Armut und Fürsorge in der Ersten Republik: Arbeitslosigkeit und „Heimatrecht“
Das Schild mit der Aufschrift „Betteln und Hausieren verboten“ wirft die Frage auf, wie eine Gesellschaft mit Armut und sozialer Ungleichheit umgeht. In der Diskussion um die Sozialleistungen des Staates ist diese Frage bis heute zentral.
In der Ersten Republik war (je nach Bundesland) Betteln bzw. Vagabundieren verboten. Schilder wie dieses sollten Bettlerinnen und Bettler fernhalten.
Dies war auch die Idee des „Bettelautomaten“, den Sie hier als Nachbau finden können. Diese Erfindung der 1920er Jahre ging nie in Produktion. Bei dem hier nachgebauten Automaten können Sie eine Münze herausdrücken. Darauf finden Sie einen Weblink zum Online-Zeitgeschichte-Lexikon des Hauses der Geschichte Österreich, das auch einige Artikel zum Thema Armut enthält.
Nach dem Ersten Weltkrieg waren weite Teile der Gesellschaft von Armut betroffen. Es fehlte an Lebensmitteln und Heizmaterial, die sich rasch verbreitende Spanische Grippe forderte tausende Todesopfer.
Die junge Republik hatte darüber hinaus die wirtschaftlichen Folgen des Krieges zu bewältigen, wie zum Beispiel die Entwertung des Geldes.
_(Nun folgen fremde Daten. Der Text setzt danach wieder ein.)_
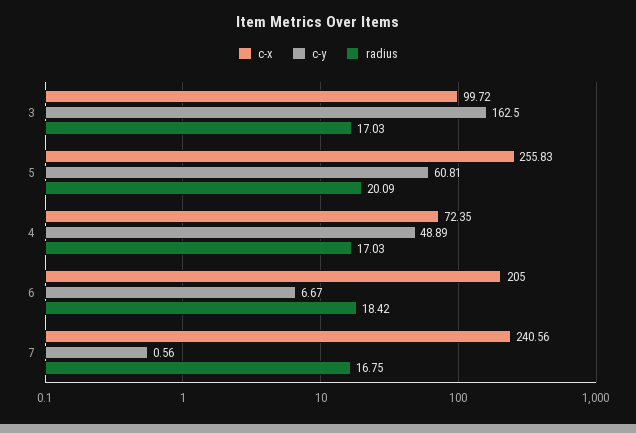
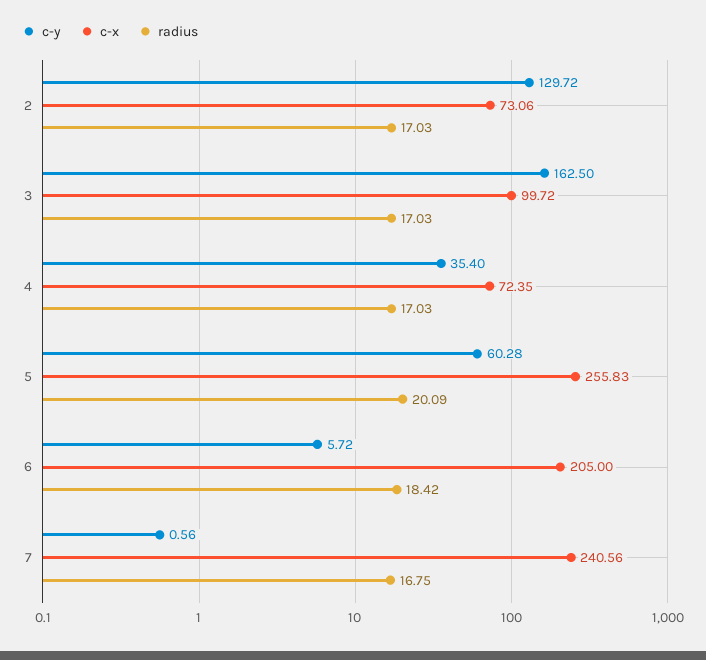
c-y, 5: 60.81 -> 60.28
c-y, 4: 48.89 -> 35.4
c-y, 6: 6.67 -> 5.72
c-y, 2: none -> 129.72
c-x, 2: none -> 73.06
radius, 2: none -> 17.03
Mit der Einführung des Schillings und mithilfe internationaler Kredite konnte die Lage in den 1920er Jahren etwas stabilisiert werden.
In einigen Städten, vor allem im sozialdemokratischen „Roten Wien“, entstanden in dieser Zeit die ersten Gemeindebauten. Durch die Einführung einer Luxussteuer wurde versucht, Arbeiterinnen und Arbeitern menschenwürdige und leistbare Wohnungen zu bieten. Der hier als Lego-Modell dargestellte Karl-Marx-Hof ist einer der bekanntesten Gemeindebauten Österreichs.
In den 1930er Jahren führte eine internationale Wirtschaftskrise auch in Österreich zu einer katastrophalen Situation. Viele Menschen verloren ihre Arbeit oder erhielten weniger Lohn. Sozialleistungen wurden eingespart. Immer mehr Menschen lebten in Armut. Etwa 22 Prozent aller Staatsbürgerinnen und Staatsbürger waren im Jahr 1932 arbeitslos.
Eine Unterstützung vonseiten des Staates war in dieser Zeit an das sogenannte Heimatrecht gebunden – eine Regelung, die noch aus der Monarchie stammte und bis 1938 in Kraft war. Es bedeutete, dass man nur an dem Ort Unterstützung erhielt, an dem man heimatberechtigt war. Dies wiederum war jener Ort, an dem die eigene Mutter zum Zeitpunkt der eigenen Geburt gemeldet war. Auf diese Weise wurden Menschen, die im Laufe ihres Lebens aus ihrer Herkunftsgemeinde weggezogen waren, von Hilfsleistungen ausgeschlossen. Das betraf in den 1930er Jahren in den Städten rund die Hälfte aller Bewohnerinnen und Bewohner.
Wenn Sie nach rechts gehen, vorbei an der großen, hölzernen Wäschemangel und vorbei an der Vitrine mit dem Spiel Spekulation, finden Sie eine weitere Vitrine. Darin liegt ein Kassenbuch eines Armenrats einer hoch verschuldeten Landgemeinde, die viele Arbeitslose aus den Städten zu versorgen hatte. Darüber hängt in einem Rahmen ein Heimatschein.